Future Tense

Google Grants a Majority of “Right to Be Forgotten” Requests—or Maybe None of Them

The Internet, unlike this keyboard, doesn’t really have a backspace key.

Photo by GREG WOOD/AFP/Getty Images

Good news for Europeans who want to hide their sordid or embarrassing pasts from casual Googlers: The Wall Street Journal reported Thursday that the Google has granted slightly more than 50 percent of “right to be forgotten” requests since the European Court of Justice implemented the right last May. That means perhaps 100,000 links have been stripped from Google search results in Europe, an apparent triumph for those who favor privacy over free speech.

But “right to be forgotten” boosters shouldn’t declare victory quite yet. Because the law only applies to search engines within the European Union, anyone interested in seeing uncensored search results can simply switch over to the America-based Google.com, or use a virtual private network. European privacy regulators are obviously displeased with this state of affairs and have toyed with enforcing the “right to be forgotten” worldwide—including in the United States. If they succeed, Americans could soon be seeing a censorship notification in our Google searches because an old man in Germany wants to hide his Nazi past.

Could Europe really censor the search results that Americans receive from an American-based server? Probably not, but no one’s really sure. Other countries assert the right to restrict what Americans see and do on the Internet pretty frequently: Just this summer, Canada’s tried to twice, first attempting to filter American Google searches, then attempting to restrict spam sent from America to Canada.

These attempts are legally toothless, unenforceable, and doomed to fail. But one precedent is worrisome. In 2000, a French court asserted jurisdiction over Yahoo, an American company, forcing it to censor search results for Nazi memorabilia on French websites. Because French citizens could, in theory, purchase the items, the French court decided it had the legal authority to censor Yahoo’s results—even though its server were located in the United States. Yahoo tried to appeal the ruling in America, but the 9th Circuit refused to hear the case, holding that it had no jurisdiction over the French plaintiffs.

Thanks to that judicial bungling, we still don’t know the precise limits of other countries’ control over Americans’ Internet access. But given that the United States already shields its citizens against the censorship attempts of foreign nations, our judiciary is unlikely to smile on a European efforts to filter American searches. (That’s especially true where those efforts raise serious First Amendment concerns.) After all, if Europe has the power to censor what Americans see in the Web, so could China, or Russia, or any other countries whose policies we probably don’t want inflicted upon our Google searches.

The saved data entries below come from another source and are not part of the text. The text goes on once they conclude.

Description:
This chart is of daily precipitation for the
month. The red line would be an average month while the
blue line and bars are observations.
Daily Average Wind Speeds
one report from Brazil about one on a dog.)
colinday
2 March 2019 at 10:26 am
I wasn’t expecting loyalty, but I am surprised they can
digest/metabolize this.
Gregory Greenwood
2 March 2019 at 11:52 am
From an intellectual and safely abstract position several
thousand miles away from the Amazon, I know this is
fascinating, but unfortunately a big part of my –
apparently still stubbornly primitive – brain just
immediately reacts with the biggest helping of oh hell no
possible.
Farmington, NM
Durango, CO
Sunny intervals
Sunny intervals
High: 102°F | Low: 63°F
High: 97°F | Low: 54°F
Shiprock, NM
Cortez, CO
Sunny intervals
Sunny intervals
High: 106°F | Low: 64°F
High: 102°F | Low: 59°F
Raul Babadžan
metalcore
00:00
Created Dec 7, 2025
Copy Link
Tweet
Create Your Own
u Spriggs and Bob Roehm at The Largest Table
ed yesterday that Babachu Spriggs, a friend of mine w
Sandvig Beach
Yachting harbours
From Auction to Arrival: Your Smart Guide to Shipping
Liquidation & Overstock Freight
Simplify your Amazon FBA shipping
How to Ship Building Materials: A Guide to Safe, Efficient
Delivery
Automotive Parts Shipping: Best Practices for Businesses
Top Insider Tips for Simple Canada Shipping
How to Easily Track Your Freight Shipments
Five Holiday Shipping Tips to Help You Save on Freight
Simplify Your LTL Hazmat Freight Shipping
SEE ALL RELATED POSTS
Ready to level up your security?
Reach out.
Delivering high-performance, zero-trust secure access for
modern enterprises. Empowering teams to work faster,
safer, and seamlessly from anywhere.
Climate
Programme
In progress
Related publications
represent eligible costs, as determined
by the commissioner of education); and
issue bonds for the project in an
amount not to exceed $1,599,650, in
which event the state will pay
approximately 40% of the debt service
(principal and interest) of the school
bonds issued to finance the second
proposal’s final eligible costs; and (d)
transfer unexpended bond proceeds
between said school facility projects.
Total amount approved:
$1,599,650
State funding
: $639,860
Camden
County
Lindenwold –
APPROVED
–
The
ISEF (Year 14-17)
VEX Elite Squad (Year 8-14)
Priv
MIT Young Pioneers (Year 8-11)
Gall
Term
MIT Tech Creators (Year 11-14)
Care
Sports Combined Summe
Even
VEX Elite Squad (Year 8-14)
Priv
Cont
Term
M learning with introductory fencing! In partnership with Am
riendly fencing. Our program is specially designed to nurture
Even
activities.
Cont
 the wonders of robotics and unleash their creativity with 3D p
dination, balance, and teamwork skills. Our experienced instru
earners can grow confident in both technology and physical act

European privacy regulators could, of course, pressure Google in other ways, like fining the company for refusing to scrub “right to be forgotten” requests from Google.com searches. But given Google’s overall commitment to free speech and freedom of information—as well as its deep pockets—the company seems unlikely to cave without a court order. That means that, for the foreseeable future, Americans and Europeans alike can still use Google.com to dig up whatever dirt, profound or petty, they so desire.